The Controversy of Inspiration
Accusations of a lack of originality persist though. The niggling doubters all say it’s not just BuzzFeed providing inspirational fodder. Brands as varied as Conde Nast and Vox Media have been whispered around. Is that an issue?
Fu’ad says it is probably the exact opposite. There are great methods that can be employed by both well established and upcoming brands. “We look at all the aspirational publications, every single one of them, and ask ‘what are they doing that we can adopt?’” He says, adding that interestingly: “quizzes have always been an integral part of Zikoko since the beginning, in 2015.”
The confidence that Zikoko has found its own voice, even if it seems analogous with others, is earnest. “Occasionally some people say Zikoko is like Buzzfeed, sometimes they say it is like Vox. I have seen a tweet… which was weird - not weird because I hate it - but because I was like ‘oh?’ as they went ‘Zikoko is like Vice, it is like Refinery 29...’ and so on.”
Social as the container to deliver most of the content is not new but it is not something you’d accuse Zikoko of plagiarising. It is more that the audience is prone to share what it enjoys, wherever it is too. So instead of searching for the content, it comes right to them, wherever they may be.
The Endgame
The clone narrative may be played out. Zikoko is becoming important as the choice media platform for young Nigerians. This audience, approaching a million visits monthly, sees the content as not just shareable but “honest.” That whatever the story might be, and whoever the story might be about, it might as well just be about them. A feeling that is well capable of spurring them to take action in their own lives.
Now, more than ever that’s incredibly important. With a global pandemic that has changed how we all view the world, Zikoko is being held to a standard it probably did not ask for. How does a publication balance churning out quality content and acting as a coping mechanism? How does it keep heads above water, especially in the face of media houses dropping employees like flies?
Pretty easy, Fu’ad says, yet again; “We treat this like it is an essential service; like we are treating Covid-19 patients. Zikoko does feel like a frontline in the sense that, over the past few months it has become the way a lot of people cope with the anxieties of the current climate, I think that kind of helps.”

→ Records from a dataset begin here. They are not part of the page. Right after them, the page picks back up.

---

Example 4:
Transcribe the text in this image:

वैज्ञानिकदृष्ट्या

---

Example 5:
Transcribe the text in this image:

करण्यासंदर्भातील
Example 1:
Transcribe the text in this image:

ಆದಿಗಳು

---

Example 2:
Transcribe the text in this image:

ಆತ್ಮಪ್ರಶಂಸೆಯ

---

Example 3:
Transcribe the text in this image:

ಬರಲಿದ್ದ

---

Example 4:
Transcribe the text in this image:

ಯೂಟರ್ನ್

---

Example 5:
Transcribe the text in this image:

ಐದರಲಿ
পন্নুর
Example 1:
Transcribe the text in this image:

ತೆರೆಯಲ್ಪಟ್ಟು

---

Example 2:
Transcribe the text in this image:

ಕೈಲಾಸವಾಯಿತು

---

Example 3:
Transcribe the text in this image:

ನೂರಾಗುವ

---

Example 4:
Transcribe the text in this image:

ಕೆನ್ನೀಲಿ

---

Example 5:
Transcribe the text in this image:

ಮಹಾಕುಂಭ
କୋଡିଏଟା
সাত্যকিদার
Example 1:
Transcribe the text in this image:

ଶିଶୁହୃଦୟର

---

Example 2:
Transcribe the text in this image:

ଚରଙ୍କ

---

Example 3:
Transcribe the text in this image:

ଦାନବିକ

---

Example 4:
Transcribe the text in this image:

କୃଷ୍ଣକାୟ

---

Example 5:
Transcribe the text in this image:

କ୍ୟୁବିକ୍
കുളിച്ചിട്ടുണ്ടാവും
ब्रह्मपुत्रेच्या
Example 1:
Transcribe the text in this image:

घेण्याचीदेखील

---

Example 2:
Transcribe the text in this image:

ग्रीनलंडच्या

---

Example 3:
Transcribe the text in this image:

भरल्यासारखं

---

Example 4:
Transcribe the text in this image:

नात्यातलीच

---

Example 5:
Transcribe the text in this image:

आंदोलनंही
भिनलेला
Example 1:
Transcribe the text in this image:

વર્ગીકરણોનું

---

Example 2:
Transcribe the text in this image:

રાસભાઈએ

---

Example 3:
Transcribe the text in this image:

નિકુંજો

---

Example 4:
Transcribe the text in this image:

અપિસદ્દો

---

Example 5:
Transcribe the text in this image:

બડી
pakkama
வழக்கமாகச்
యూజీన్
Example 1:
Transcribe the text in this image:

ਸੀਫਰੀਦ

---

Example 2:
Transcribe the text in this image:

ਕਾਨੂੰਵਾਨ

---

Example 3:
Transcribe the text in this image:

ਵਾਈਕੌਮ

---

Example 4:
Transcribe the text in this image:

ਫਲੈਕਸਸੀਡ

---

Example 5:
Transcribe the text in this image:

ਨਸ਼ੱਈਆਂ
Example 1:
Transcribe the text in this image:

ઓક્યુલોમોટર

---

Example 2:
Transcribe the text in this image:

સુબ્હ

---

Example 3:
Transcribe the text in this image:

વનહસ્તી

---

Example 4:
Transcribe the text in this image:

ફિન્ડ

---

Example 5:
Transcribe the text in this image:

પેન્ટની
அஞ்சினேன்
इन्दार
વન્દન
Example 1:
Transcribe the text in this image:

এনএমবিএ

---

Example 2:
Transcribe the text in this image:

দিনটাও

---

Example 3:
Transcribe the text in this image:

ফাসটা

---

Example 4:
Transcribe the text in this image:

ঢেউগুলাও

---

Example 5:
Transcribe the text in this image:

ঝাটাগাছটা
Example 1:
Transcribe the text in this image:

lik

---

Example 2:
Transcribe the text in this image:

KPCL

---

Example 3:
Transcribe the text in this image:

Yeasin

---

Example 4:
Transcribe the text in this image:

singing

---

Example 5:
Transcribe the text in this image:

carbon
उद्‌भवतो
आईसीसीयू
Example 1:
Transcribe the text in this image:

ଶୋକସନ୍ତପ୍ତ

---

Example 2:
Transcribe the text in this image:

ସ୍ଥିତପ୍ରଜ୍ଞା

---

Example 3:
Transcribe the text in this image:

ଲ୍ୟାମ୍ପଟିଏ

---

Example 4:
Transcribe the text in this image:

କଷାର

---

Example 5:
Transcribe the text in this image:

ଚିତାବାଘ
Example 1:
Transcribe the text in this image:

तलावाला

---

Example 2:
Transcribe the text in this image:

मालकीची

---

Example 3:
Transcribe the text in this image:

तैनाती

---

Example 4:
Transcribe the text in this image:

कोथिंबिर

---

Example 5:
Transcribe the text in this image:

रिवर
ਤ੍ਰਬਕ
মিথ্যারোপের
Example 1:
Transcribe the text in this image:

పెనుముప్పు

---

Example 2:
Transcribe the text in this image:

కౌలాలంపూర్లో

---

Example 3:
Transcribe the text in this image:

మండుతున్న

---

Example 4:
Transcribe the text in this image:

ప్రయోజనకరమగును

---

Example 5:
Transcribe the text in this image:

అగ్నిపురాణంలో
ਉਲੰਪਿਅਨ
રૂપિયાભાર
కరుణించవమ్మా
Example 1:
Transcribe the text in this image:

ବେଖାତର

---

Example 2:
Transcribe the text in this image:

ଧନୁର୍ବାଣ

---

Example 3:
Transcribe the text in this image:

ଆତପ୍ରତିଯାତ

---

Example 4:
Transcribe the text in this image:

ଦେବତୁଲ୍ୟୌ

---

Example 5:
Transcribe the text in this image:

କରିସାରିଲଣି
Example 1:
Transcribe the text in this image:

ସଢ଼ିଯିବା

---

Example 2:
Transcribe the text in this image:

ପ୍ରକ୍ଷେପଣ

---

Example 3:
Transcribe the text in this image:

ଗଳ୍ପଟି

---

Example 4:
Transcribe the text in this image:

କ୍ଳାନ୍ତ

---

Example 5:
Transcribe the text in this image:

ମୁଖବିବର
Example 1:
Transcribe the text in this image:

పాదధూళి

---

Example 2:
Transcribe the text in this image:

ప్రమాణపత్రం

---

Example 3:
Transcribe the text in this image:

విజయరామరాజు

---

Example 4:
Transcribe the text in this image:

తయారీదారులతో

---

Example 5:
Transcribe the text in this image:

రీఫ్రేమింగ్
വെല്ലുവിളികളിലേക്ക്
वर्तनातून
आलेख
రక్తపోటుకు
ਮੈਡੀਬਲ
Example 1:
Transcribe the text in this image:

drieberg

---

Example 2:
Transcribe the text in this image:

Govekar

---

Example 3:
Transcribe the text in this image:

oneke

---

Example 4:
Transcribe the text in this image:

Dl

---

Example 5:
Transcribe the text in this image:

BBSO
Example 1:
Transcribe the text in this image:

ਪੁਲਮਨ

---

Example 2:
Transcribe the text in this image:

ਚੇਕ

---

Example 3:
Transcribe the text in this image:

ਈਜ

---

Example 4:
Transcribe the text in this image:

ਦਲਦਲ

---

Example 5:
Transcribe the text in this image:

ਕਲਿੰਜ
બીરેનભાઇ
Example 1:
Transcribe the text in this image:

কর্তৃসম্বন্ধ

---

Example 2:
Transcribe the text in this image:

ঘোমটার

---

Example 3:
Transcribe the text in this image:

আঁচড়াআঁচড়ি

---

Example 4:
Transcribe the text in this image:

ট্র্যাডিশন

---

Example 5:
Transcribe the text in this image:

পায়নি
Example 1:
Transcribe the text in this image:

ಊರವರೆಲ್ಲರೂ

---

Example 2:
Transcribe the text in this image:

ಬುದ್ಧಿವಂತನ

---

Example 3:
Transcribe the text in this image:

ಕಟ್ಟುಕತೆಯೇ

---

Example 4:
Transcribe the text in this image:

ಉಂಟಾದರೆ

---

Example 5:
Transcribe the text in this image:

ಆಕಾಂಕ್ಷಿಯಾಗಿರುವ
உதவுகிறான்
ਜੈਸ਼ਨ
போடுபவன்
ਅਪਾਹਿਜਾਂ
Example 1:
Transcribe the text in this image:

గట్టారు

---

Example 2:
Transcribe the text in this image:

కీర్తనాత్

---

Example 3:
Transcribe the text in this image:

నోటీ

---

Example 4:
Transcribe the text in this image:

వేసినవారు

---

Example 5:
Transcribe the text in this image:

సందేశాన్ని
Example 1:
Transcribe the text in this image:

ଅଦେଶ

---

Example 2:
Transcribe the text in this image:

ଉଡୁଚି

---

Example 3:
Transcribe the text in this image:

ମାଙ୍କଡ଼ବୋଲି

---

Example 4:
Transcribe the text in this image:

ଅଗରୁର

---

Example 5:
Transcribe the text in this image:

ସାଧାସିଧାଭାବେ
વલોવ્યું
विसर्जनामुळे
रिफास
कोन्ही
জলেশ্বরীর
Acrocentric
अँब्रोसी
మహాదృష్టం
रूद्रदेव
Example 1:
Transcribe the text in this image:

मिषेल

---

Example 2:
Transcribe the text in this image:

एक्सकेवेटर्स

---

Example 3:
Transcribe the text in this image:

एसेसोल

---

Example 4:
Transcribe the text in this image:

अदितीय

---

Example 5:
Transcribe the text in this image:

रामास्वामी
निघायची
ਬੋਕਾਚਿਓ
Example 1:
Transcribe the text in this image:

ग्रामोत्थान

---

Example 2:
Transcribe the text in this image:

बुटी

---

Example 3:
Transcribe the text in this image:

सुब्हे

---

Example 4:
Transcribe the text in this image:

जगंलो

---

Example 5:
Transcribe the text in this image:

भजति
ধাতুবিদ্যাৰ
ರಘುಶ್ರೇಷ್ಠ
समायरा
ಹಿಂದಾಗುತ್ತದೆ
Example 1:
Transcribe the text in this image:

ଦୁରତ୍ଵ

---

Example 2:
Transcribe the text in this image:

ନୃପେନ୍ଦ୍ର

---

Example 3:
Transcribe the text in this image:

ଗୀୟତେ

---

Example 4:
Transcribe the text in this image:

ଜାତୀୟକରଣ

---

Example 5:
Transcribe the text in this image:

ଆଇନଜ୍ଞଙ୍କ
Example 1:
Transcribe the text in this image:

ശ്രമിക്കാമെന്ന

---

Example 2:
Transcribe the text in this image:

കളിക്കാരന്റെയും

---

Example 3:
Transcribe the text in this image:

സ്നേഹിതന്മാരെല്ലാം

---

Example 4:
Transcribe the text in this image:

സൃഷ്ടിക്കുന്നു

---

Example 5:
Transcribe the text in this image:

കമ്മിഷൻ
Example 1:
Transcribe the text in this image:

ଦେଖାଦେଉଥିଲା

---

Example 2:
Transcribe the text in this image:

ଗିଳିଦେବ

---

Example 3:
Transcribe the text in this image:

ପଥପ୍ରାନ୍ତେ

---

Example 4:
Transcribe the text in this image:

In typical underdog fashion, this is a lot to handle, he adds, because “It is exhausting, everyone is punching above their weight to a large extent. Ad revenues are suffering, definitely, but in the typical Zikoko template we are also aggressively thinking about all the ways to make the most of it or figure out new models and channels.” Still touting the experiment line unabashedly.
Zikoko is building a tribe of readers that enjoy the spontaneity in its content. It won’t be long before it spreads its tentacles into other parts of Africa to fulfil its mission of bringing smart and joyful content to young Africans and the world. While that’s up ahead, perhaps reminding us of the bigger names is not such a bad thing, right? Fu’ad certainly thinks so “When people say these things it feels like a compliment because these are publications we respect and putting Zikoko in the same sentence as them, for now, is a big deal.”